LOS MILITARES MATARON A UN SOLDADO
Las mujeres cuentan que los mismos soldados mataron a otro porque lo confundieron.
“Lo miraron que venia de reculada para atrás, ahí nomás le pegan el tiro. Cayó casi a mis pies, con los sesos de fuera y quedó con los ojos abiertos como viéndome, en el mero umbral de la puerta de la casa. Nosotros ya estábamos en fila y todos los demás estaban muertos”, recuerda Alba, la otra hija de doña Nanda.

– Ay!, mirá que matamos al compañero, dijo un soldado. – Que barbaridad, lo matamos, se lamentó otro. – Al soldado lo levantaron y se lo llevaron.

La casa la saquearon, se llevaron la ropa y zapatos buenos, radios y una alcancía llena de monedas de veinte centavos que tenía la familia. A las niñas les quitaron los aritos y cadenas que andaban. En una cobija juntaron las cosas e hicieron una sola maleta.

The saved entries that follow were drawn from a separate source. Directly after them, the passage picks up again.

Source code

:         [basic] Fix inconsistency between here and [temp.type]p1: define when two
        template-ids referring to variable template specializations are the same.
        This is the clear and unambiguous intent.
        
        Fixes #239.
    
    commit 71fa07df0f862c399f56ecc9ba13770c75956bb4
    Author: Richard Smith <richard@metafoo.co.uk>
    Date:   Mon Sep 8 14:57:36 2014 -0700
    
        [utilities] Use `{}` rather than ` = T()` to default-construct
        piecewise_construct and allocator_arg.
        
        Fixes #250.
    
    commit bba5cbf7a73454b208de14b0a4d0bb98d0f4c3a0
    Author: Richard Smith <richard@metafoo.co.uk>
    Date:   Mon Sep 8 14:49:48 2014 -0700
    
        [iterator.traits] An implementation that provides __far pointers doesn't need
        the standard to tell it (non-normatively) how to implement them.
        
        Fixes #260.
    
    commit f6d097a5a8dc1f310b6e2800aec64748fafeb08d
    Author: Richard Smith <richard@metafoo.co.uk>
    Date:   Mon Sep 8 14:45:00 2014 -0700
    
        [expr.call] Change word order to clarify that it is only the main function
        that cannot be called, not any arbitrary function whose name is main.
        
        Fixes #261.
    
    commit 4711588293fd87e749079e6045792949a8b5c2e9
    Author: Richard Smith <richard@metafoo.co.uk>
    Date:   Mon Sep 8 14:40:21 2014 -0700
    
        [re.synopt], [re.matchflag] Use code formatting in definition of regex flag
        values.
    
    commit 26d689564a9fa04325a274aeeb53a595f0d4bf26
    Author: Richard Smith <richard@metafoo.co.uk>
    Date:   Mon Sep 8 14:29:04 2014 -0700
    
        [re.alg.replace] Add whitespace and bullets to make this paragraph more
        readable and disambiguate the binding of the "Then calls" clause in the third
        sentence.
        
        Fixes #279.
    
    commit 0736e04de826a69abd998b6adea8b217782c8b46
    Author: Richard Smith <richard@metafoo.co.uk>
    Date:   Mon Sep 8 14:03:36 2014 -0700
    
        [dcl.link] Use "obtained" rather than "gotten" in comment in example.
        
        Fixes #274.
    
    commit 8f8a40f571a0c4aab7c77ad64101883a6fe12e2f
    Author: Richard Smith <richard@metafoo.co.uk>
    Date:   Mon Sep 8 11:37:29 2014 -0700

Después quemaron la casa que era de madera y manaca. Aquileo tenía más de 20 cargas de maíz, café y frijoles. Había Madera aserrada como para hacer tres casas. Adentro de la casa había perros y unas gallinas echadas. Se escuchaban los aullidos de los animales.

Los cuerpos de tres asesinados que quedaron a orilla de la casa se quemaron porque les cayeron maderas encendidas; aunque no recuerdan bien creen que fueron los cuerpos de Lorenzo Zelaya, Benedicto y otro. Pero Doña Nanda aclara que no fue mucho, sólo lo que les alcanzó las llamas.

La señora se quedó hasta el mediodía esperando que llegaran a enterrarlos. Para ello subieron varios hombres de Guaymitas y otras comunidades que los citó el cantonal Fabián Andrade, por ordenes de los militares. Los asesinados fueron enterrados en el mismo lugar donde murieron.

TUMBAS DESCONOCIDAS
Donde fueron enterrados los mártires no existe ninguna seña ni cruz. Fuimos al lugar con Chema Gómez y Víctor uno de los que participó en el entierro y que está casado precisamente con verónica, una hija de doña Nanda.

Víctor nos mostró el lugar donde le dieron sepultura a Aquileo y a José María, que quedaron juntos. En otra fosa a unos ocho metros sepultaron a los otros cinco, donde en aquel tiempo era el patio de la casa y pasaba un caminito.

En años recientes por ahí se abrió una carretera que pasa sobre la tumba. Víctor estuvo presente cuando trabajaba la máquina y estaba pendiente. Al romper la tierra aparecieron algunos restos de calcetines, pelo y unos huesos. Víctor los recogió y los enterró aparte. Luego se tuvo el cuidado para no seguir afectando la sepultura desconocida.

Ahí están en esas tumbas anónimas los restos de siete hombres que luchaban por construir una patria diferente. Ellos fueron asesinados por el Estado de Honduras y aunque han pasado cuarenta años, un crimen tan terrible no debería quedar en la impunidad y por lo menos debería de hacerse justicia en la memoria histórica.